Unable to work on his own music whilst touring with Mr Turner, he ‘rewired [his] brain’ to work on the eight songs he’d been crafting to turn the chrysalis into a butterfly. The album comes across as a whole sea of musical thoughts struggling to be tamed into something as restrictive as ‘songs’. It begins and ends on instrumentals. Opener ‘Saudade’ would not have been out of place on Thom Yorke’s recent ‘Anima’ film score whilst ‘Sine Qua Non’ (without which, not) acts as a more frantic, sprawling electro counterpoint to close out proceedings.

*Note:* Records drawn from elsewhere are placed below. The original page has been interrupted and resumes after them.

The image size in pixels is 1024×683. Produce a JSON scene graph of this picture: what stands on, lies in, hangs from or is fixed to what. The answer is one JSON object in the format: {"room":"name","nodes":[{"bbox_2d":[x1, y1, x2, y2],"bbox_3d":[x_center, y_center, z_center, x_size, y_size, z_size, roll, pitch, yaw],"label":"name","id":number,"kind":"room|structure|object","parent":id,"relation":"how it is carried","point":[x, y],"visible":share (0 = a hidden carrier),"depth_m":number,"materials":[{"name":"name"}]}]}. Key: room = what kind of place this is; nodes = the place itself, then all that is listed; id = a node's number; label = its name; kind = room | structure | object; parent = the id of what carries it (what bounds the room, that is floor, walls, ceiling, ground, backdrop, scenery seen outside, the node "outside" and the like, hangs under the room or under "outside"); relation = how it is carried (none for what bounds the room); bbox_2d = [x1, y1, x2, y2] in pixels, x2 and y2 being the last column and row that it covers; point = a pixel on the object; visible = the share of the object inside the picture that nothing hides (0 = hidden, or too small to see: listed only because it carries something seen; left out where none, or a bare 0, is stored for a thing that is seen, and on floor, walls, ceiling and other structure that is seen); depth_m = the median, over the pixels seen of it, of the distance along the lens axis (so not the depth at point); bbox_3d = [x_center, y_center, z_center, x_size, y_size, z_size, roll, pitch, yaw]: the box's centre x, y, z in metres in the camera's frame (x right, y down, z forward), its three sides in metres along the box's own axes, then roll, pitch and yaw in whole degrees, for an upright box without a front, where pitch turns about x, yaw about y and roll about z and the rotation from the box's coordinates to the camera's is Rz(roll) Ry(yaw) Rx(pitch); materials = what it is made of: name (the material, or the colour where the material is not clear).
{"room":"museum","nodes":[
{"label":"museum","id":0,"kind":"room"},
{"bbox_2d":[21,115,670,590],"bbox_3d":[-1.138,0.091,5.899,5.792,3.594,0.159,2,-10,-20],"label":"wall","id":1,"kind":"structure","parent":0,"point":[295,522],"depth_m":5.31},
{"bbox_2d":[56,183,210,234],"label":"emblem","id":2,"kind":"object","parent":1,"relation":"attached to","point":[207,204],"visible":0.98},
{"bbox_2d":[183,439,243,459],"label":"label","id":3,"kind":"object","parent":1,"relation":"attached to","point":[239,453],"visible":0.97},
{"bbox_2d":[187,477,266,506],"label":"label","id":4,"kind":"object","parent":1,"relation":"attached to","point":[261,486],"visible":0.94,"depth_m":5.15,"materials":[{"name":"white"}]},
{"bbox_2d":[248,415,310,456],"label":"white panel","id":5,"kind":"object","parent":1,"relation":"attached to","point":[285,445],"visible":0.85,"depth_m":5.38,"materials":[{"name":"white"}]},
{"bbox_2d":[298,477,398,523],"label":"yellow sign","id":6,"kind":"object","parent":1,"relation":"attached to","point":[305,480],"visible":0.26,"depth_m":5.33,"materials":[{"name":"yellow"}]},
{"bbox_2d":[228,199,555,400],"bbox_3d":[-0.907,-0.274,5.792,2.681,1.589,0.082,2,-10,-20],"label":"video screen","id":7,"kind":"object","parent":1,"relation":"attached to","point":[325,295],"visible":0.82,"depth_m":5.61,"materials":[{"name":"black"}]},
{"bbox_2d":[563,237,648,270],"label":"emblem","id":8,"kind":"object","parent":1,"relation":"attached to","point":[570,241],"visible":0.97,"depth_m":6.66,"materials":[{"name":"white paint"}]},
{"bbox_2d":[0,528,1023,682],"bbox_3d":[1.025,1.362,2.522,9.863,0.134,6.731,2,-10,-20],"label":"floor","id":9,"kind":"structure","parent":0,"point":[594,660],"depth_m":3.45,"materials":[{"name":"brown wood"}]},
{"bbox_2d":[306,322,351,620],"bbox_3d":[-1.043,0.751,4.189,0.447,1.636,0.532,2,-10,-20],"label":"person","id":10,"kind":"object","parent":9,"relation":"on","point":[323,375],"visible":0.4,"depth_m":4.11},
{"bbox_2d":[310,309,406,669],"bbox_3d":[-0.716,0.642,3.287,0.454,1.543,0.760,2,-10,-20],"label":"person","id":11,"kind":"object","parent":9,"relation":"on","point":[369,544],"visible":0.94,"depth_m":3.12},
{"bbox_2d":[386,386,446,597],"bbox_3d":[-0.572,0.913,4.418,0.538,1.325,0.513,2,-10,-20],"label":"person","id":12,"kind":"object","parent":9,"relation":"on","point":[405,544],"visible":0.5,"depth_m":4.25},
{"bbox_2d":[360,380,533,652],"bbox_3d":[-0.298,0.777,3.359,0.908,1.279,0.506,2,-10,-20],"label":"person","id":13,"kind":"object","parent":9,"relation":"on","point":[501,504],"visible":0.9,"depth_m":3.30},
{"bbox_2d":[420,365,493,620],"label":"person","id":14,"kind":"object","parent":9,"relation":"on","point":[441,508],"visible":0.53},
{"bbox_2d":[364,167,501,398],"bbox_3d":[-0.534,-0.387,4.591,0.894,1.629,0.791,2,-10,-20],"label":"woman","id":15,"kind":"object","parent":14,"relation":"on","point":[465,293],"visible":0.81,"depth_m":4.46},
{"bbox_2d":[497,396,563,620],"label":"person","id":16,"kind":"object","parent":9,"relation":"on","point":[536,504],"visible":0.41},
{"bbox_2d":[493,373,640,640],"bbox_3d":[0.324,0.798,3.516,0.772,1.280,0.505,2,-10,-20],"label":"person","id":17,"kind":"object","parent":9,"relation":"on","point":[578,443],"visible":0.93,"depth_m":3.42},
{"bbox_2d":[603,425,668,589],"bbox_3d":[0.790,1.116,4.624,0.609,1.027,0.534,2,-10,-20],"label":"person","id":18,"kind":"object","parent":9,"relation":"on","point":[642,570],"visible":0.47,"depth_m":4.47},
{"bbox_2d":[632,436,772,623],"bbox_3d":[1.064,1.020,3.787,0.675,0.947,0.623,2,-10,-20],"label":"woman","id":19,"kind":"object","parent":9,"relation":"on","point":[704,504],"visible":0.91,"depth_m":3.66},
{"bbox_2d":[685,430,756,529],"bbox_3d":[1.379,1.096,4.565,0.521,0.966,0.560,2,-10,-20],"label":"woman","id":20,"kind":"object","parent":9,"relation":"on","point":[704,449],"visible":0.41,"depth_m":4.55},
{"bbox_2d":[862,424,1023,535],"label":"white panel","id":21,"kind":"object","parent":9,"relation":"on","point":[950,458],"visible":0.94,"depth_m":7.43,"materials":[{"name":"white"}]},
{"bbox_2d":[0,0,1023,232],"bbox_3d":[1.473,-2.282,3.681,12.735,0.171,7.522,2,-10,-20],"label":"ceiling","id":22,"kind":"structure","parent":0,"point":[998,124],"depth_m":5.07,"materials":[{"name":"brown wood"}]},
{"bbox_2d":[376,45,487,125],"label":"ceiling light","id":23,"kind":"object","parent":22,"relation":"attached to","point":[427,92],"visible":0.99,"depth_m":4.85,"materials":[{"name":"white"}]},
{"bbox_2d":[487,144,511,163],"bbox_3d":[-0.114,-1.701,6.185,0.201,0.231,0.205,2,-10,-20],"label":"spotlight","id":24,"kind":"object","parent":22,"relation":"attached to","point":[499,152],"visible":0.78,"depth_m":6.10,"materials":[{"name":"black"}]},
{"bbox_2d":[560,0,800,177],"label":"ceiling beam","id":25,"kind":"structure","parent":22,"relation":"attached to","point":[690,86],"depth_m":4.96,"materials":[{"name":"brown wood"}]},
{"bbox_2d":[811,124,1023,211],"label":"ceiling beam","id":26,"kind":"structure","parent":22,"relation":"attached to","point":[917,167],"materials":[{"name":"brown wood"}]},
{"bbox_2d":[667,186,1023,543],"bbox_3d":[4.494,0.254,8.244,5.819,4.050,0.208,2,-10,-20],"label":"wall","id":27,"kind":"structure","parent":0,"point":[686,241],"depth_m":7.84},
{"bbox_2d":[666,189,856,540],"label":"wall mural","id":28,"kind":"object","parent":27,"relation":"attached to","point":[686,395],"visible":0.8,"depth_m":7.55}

In between you have a mix of bittersweet full-on pop (Hold, My Saccharine), plaintive, emotionally charged ballads (Lighthouse, Deserted By Every God) and a lonely little piano ditty called Markasha Sunset, 25th May 2018, designed to soundtrack Powell’s happiest moment in his life (so far I hope!) As alluded to before, this is an album bursting with ideas. There are regular unexpected shifts in tempo and even genre – songs regularly straying into drum ‘n’ bass tinged musical freakouts. This is probably most evident on ‘These Tears Won’t Cry Themselves’. Arguably the best song on the album and possibly the track that sounds most like Unbelievable Truth; (go back and check them out – you won’t regret it) the syncopated rhythms complement the melancholic vocals perfectly to create something quite beautiful.
This is an album that warrants multiple listens and will reward you as such. You will genuinely hear something new every time. And probably become strangely mesmerised by the organised chaos of the whole thing.